法は、消費税の課税標準を課税資産の譲渡等の対価の額と定めており(法二八条一項)、通則法は、消費税の納税義務は事業者が課税資産の譲渡等をした時に成立すると定めている(通則法一五条二項七号)。そして、税制改革法一一条一項が、事業者がその負担する消費税を消費者に適正に転嫁するものとしていることからすると、消費税の納税義務は課税資産の譲渡等があったときに、課税資産の譲渡等に係る単品ごとに成立するものであり、消費税の課税標準について、単品ごと積上計算方式こそ消費税の課税構造に適合している計算方式であるということができる。被告が、消費税の課税標準の計算方式について、総額計算方式を原則的な計算方式とし、決済ごと積上計算方式を例外としていること、また、単品ごと積上計算方式を許さないとしていることは、消費税の課税構造(法二八条一項、通則法一五条二項七号)と整合しないものである。

·····

■ 作業指示
消費税の課税標準の計算方式を論じた抜粋を、最後の文の次から書き継いでください。

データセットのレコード
·····

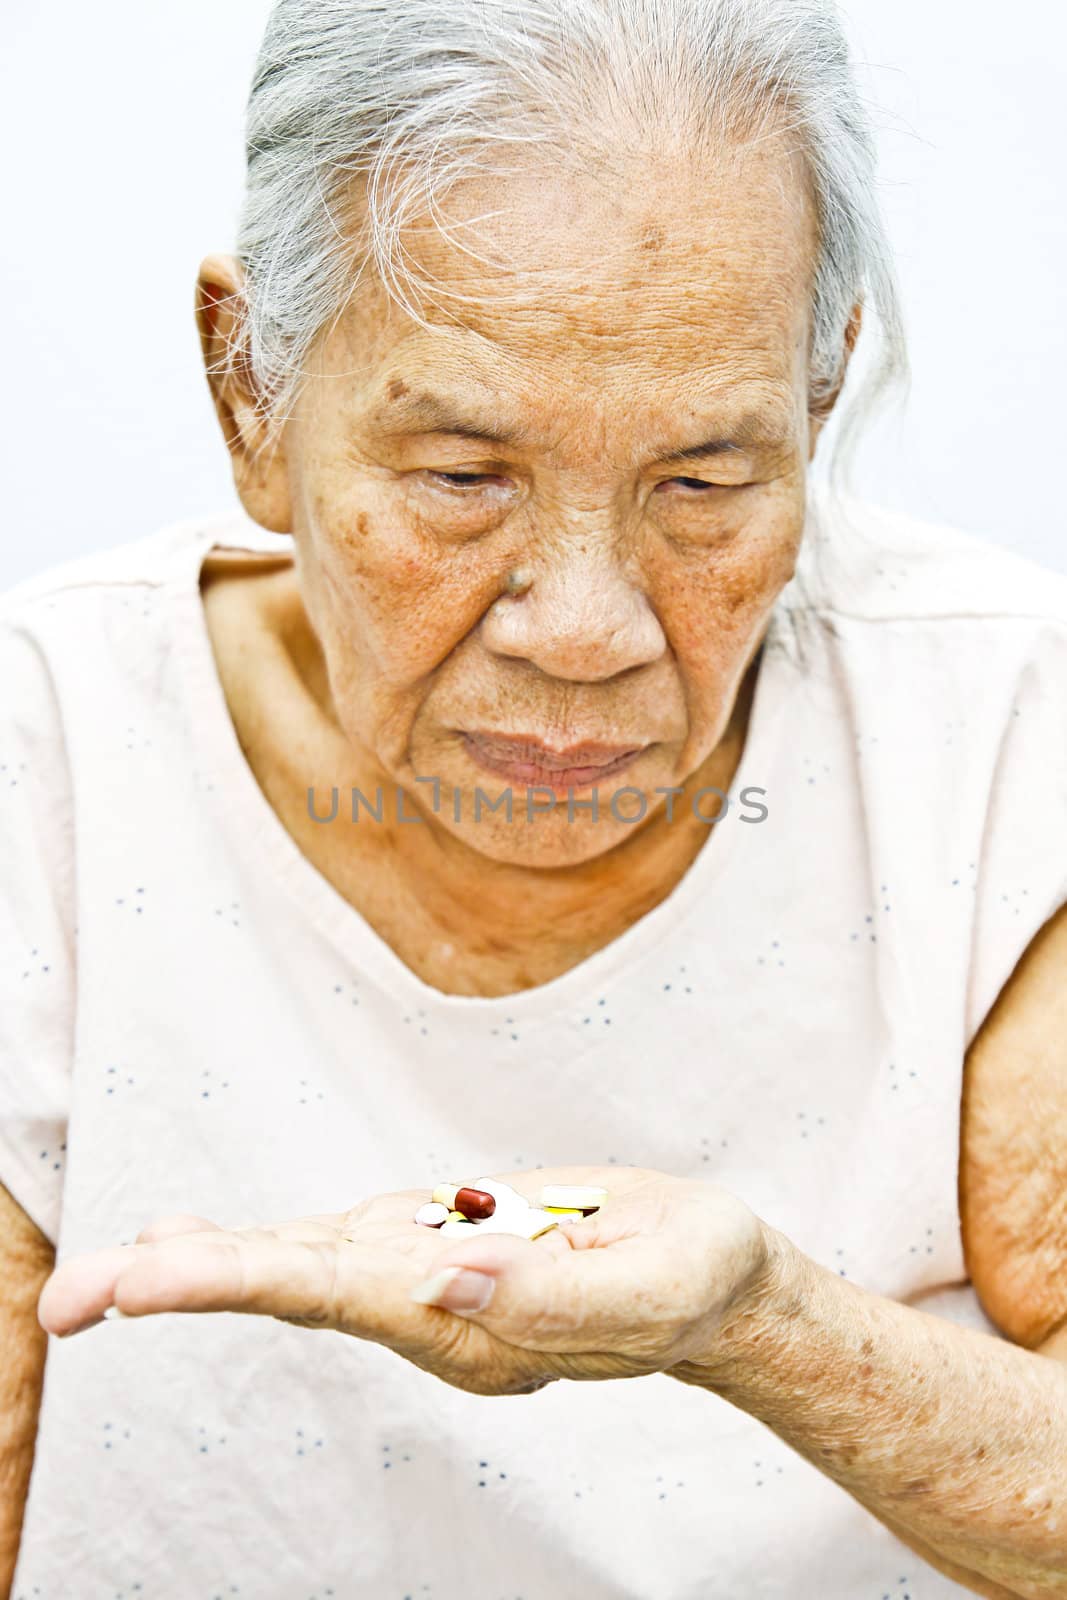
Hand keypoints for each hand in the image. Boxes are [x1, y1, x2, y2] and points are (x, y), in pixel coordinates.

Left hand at [37, 1166, 780, 1395]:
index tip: (147, 1282)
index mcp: (476, 1326)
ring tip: (101, 1274)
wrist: (712, 1282)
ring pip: (297, 1271)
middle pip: (292, 1291)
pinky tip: (188, 1241)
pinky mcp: (435, 1249)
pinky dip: (252, 1245)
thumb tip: (439, 1275)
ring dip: (198, 1268)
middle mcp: (433, 1313)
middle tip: (71, 1298)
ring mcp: (428, 1284)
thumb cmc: (692, 1279)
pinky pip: (329, 1248)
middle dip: (183, 1285)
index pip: (339, 1298)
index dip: (238, 1279)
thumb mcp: (651, 1282)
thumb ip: (549, 1294)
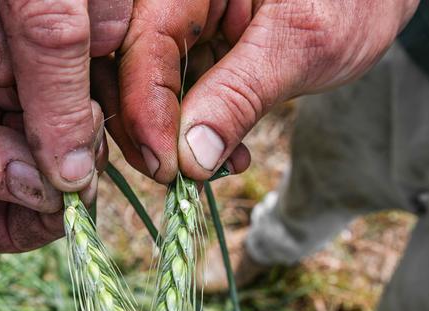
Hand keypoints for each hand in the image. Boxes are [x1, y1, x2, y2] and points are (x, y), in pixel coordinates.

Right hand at [0, 0, 97, 252]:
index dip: (56, 209)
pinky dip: (22, 58)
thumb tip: (47, 192)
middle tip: (76, 117)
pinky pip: (27, 70)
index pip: (21, 227)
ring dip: (47, 98)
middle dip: (65, 149)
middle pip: (47, 173)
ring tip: (11, 71)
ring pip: (47, 120)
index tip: (76, 180)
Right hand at [112, 0, 418, 181]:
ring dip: (174, 140)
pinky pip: (181, 98)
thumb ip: (240, 94)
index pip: (143, 44)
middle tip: (174, 176)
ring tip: (211, 170)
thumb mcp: (301, 43)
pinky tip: (228, 156)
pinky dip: (198, 134)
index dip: (144, 111)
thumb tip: (190, 156)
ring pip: (149, 90)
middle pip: (127, 69)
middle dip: (145, 129)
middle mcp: (177, 1)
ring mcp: (186, 26)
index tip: (165, 167)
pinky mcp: (200, 52)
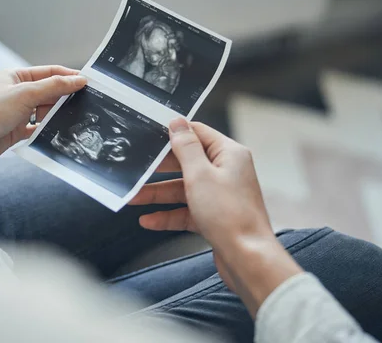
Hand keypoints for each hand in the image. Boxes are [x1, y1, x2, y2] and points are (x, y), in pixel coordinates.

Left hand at [0, 65, 86, 169]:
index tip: (89, 84)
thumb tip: (79, 80)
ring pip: (45, 112)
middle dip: (65, 98)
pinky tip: (59, 134)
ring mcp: (16, 113)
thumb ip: (54, 87)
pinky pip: (38, 129)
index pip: (49, 73)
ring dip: (57, 116)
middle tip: (86, 105)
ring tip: (75, 120)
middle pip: (49, 93)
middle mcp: (17, 93)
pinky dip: (48, 131)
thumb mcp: (26, 94)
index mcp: (16, 77)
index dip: (69, 77)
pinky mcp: (15, 132)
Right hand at [131, 119, 301, 315]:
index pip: (197, 133)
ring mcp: (220, 195)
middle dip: (159, 169)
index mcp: (229, 154)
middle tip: (136, 169)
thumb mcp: (199, 174)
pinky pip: (186, 210)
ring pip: (183, 189)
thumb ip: (185, 147)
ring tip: (133, 198)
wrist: (247, 259)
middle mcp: (226, 172)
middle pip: (186, 163)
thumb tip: (177, 122)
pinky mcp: (215, 217)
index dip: (173, 134)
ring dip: (158, 194)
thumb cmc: (229, 215)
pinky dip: (168, 214)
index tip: (149, 135)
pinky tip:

·····

■ 出力結果
法四五条一項は、確定申告の記載事項という手続的な事項について定めているものであり、消費税の課税標準という実体的な事項を定めているものではないのであるから、消費税の課税標準の計算方式についての法的根拠とはならない。消費税の課税標準は、法二八条一項に定める課税標準に従って計算されるべきものであり、単品ごと積上計算方式が消費税の課税構造に適合する。

課税標準の端数計算等については通則法一一八条に、税額の端数計算等については通則法一一九条に定められており、右端数計算等の諸規定が単品ごと積上計算方式に適合しないというのであれば、法令を制定すべきであり、法令の欠缺、不備を理由に単品ごと積上計算方式を否定し、納税者に不利になるよう、恣意的に法の運用をすることは許されない。

以上のとおり、消費税の課税標準の計算方式としては、単品ごと積上計算方式が消費税の課税構造に適合するものであるが、少なくとも、総額計算方式、決済ごと積上計算方式、単品ごと積上計算方式の選択を納税者に認めるべきであり、この選択を認めていない本件各更正は消費税の課税構造と適合しない違法なものである。また、単品ごと積上計算方式が許されないからといって、直ちに総額計算方式によるということになるべきものではなく、決済ごと積上計算方式の可否を検討すべきである。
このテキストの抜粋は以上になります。